Non sappiamo se il nervosismo dell’amministrazione (o sedicente tale) dipenda dagli ultimi manifesti dell’opposizione (o sedicente tale) in merito alla question cittadinanza onoraria Pignataro. Anzi, lo sappiamo ma non possiamo dirlo. Guardia tutta – basta tendere l’orecchio nei bar –, è dilaniata dal rovente dibattito sul futuro del prestigioso riconoscimento. Specie da quando i nostri supereroi ci informano (si fa per dire) che è tutto falso. Come è falso? E quelli dell’opposizione (o sedicente tale) che rispondono: “Embè?”. Ma sono cose che questi impuniti sanno benissimo, solo che non possono ammetterlo e preferiscono mentire. Ma poi, cosa se ne faccia un cittadino di questo paese di un riconoscimento così inutile, non è dato sapere: a meno che non vogliano farsi quattro risate. Ognuno ha le sue perversioni. Quel che è certo è che il segreto di questo cabaret che chiamiamo ancora amministrazione è non avere una faccia: così, avendola persa da un pezzo, o non avendone mai avuta una, non possono riperderla ogni giorno. E se l’avessero (una faccia), arrossirebbero. Apprendiamo inoltre dai social che “il gotha dell’imprenditoria enoica” è molto deluso dai suoi beniamini – infatti qualcuno grida vergogna per ben tre volte – e dice a una sola voce: “Un’altra figuraccia e una promessa tradita”, lacrimando a un solo occhio per la mancata “celebration” al suo figlio prediletto napoletano che ora sul giornale dove scrive tira piatti e stracci.

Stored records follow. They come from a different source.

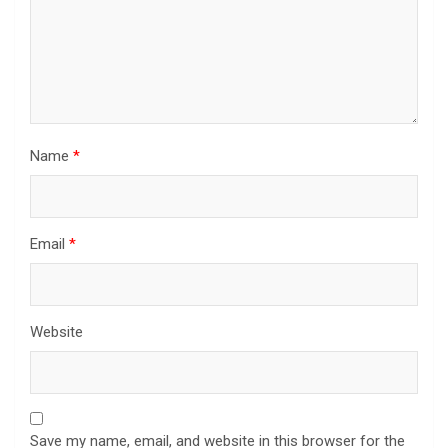
Name
*
Email
*
Website
Save my name, email, and website in this browser for the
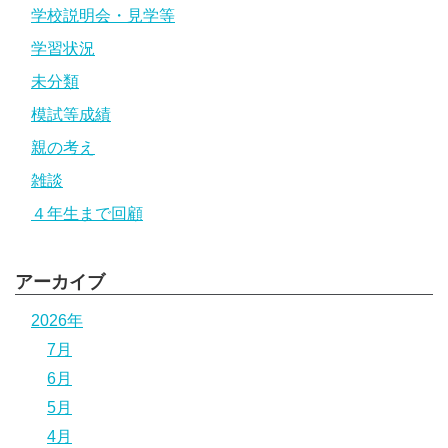
学校説明会・見学等
学習状況
未分類
模試等成績
親の考え
雑談
４年生まで回顧
アーカイブ
2026年
7月
6月
5月
4月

Ecco: se Guardia è ridotta così, a un cinepanettone agostano dal titolo “ai stato tu”, lo dobbiamo anche e soprattutto a loro, a questi lucidi e lungimiranti “uomini e donne del fare” specializzati nel disfare buone iniziative (rarissime), per rifilarci patacche epocali che esistono solo nella loro fantasia e (forse) nel loro conto in banca. Ma fuori dai bar c’è persino qualcuno che assicura che i nostri supereroi sono addirittura “i Migliori”. Qualcuno(a) ha persino “in comune un filo diretto con la politica nazionale”. Perbacco. Evidentemente son quelli che in questo paese avevano già creduto nell’uomo sòla al comando, cioè in F., con i risultati a tutti noti. Ora che ne hanno persi addirittura due in un colpo solo, attendiamo con ansia che fra un paio d’anni trovino il nuovo spirito guida. Visto il progressivo scadimento degli obiettivi, non ci stupiremmo se fosse il solito pesce in barile.
Ciò detto, noi non siamo irresistibilmente attratti da finte diatribe ferragostane e dai titoli dei giornali locali sul mondo fantastico e fantascientifico popolato di supereroi fantasy (così chiamati perché – lo sanno tutti – si sacrificano per il bene della propria comunità), gente che, se va male, potrà sempre tentare con l’agricoltura, o con la pastorizia, o con la catena di montaggio – hai visto mai -, resta da capire perché i giornalisti anziché ridergli in faccia e relegarli nelle brevi, li prendano ancora sul serio. Gente che non si ferma mai: quando una cazzata gli esplode in mano, ne stanno già fabbricando un’altra. Quanto alla galassia che ora soffia sul capezzale del Grande Capo volteggiando come avvoltoi speranzosi di spartirsene le spoglie, non è altro che un buco bianco: cioè un buco nero morto.
Quindi, riassumendo: in questo paese siamo ai titoli di coda. Però fingiamo di non saperlo. Daje!